TEXT PASSAGE:
════════════════
Help! I've Been Accused of Unemployment Fraud!
- Ben Burdick
- Jan 2
- 7 min read
Updated: Jan 12
Let me tell you a story.
After you lost your job, you applied for unemployment benefits, and a week later you started getting checks (or direct deposits). You used that money to pay your bills while you searched for work. You kept a diligent diary of your work search; you interviewed, you went to job fairs, and when you were finally hired by a new (and no doubt better!) company, you promptly stopped claiming benefits. Unemployment insurance did what it was supposed to do—it was the safety net that paid your rent and bought you groceries while you got back on your feet. And now you're done.
At some point while you were unemployed, you may have gotten a follow-up letter from the Department of Labor asking for more information about your situation. It may have said at the top that "The Department of Labor has received information that you may have quit your former employment," or "may have been discharged for misconduct," or something like that, and asking for more information. You may not have thought much of it at the time—you're pretty sure you answered, gave them the information they asked for—after all, you didn't quit, or maybe you had good reason to quit, or you weren't discharged for misconduct, or maybe you didn't do the thing your boss accused you of. What could be the problem?
════════════════
MATERIAL PROVIDED:

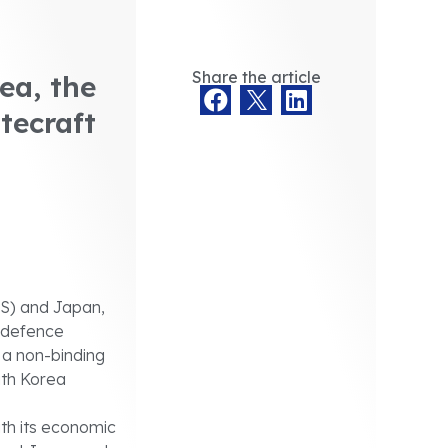
Share the article
ea, the
tecraft
US) and Japan,
 defence
 a non-binding
uth Korea
th its economic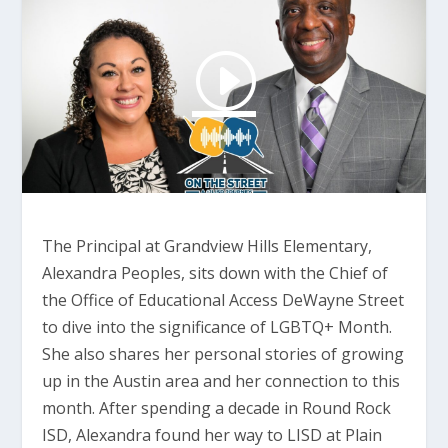
The Principal at Grandview Hills Elementary,
Alexandra Peoples, sits down with the Chief of
the Office of Educational Access DeWayne Street
to dive into the significance of LGBTQ+ Month.
She also shares her personal stories of growing
up in the Austin area and her connection to this
month. After spending a decade in Round Rock
ISD, Alexandra found her way to LISD at Plain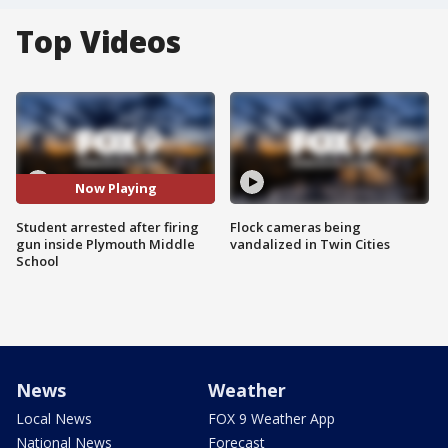
Top Videos
Now Playing
Student arrested after firing
Flock cameras being
gun inside Plymouth Middle
vandalized in Twin Cities
School
News
Weather
Local News
FOX 9 Weather App
National News
Forecast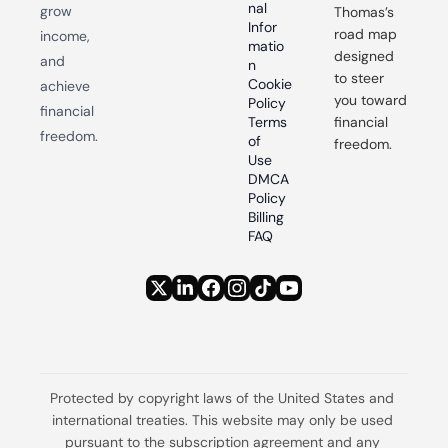
nal 
grow 
Thomas’s 
Infor
road map 
income, 
matio
designed 
and 
n
to steer 
Cookie 
achieve 
you toward 
Policy
financial 
Terms 
financial 
freedom.
of 
freedom.
Use
DMCA 
Policy
Billing 
FAQ
Protected by copyright laws of the United States and 
international treaties. This website may only be used 
pursuant to the subscription agreement and any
════════════════
THINGS TO DO:
a) Please revise the part of the unemployment fraud article that opens with the words containing "Help! I've Been" and closes with "now you're done.", putting "bank transfers" in place of "direct deposits".
b) Pick up the unemployment fraud article after its last sentence and carry it forward.

TASK-BY-TASK RESULTS:
a)
Help! I've Been Accused of Unemployment Fraud!
- Ben Burdick
- Jan 2
- 7 min read
Updated: Jan 12
Let me tell you a story.
After you lost your job, you applied for unemployment benefits, and a week later you started getting checks (or bank transfers). You used that money to pay your bills while you searched for work. You kept a diligent diary of your work search; you interviewed, you went to job fairs, and when you were finally hired by a new (and no doubt better!) company, you promptly stopped claiming benefits. Unemployment insurance did what it was supposed to do—it was the safety net that paid your rent and bought you groceries while you got back on your feet. And now you're done.

b)
Weeks or months later, an official-looking letter from the State of New York turns up in the mail. You open it and your heart sinks. The first page reads: NOTICE OF DETERMINATION OF INELIGIBILITY OR DISQUALIFICATION. But I already got benefits, you think, what gives? The worst is yet to come. The real shock arrives when you turn the page and read: NOTICE OF DETERMINATION OF OVERPAYMENT AND REQUIREMENT FOR REPAYMENT. The state wants thousands of your dollars. I already spent that money, you think. I thought it was mine. Why didn't anyone tell me about this sooner? Your heart is pounding as you think about your bank account balance and how you're going to afford this.
As you read on, the letter piles insult onto injury. You learn that you're being accused of a "willful misrepresentation," which you realize quickly is a four-dollar phrase for "unemployment fraud." Now you're not just scared, you're incensed. I'm not a liar, you think. Why am I being called a liar?
Stop and take a breath.
You're not alone.
This happens, by my estimation, to thousands of New Yorkers every year. Also by my estimation, only a small percentage of the New Yorkers receiving these letters actually got caught committing deliberate unemployment fraud. Like you, most of them are shocked and appalled at the accusations in this little piece of paper, the cavalier way that it says you stated something in your certification "when in fact you knew" that wasn't true.
Most importantly, you have a right to defend yourself.
What do I do first?
There are two equally important first steps.
You should talk to a lawyer experienced in unemployment insurance hearings.
And you need to timely request a hearing.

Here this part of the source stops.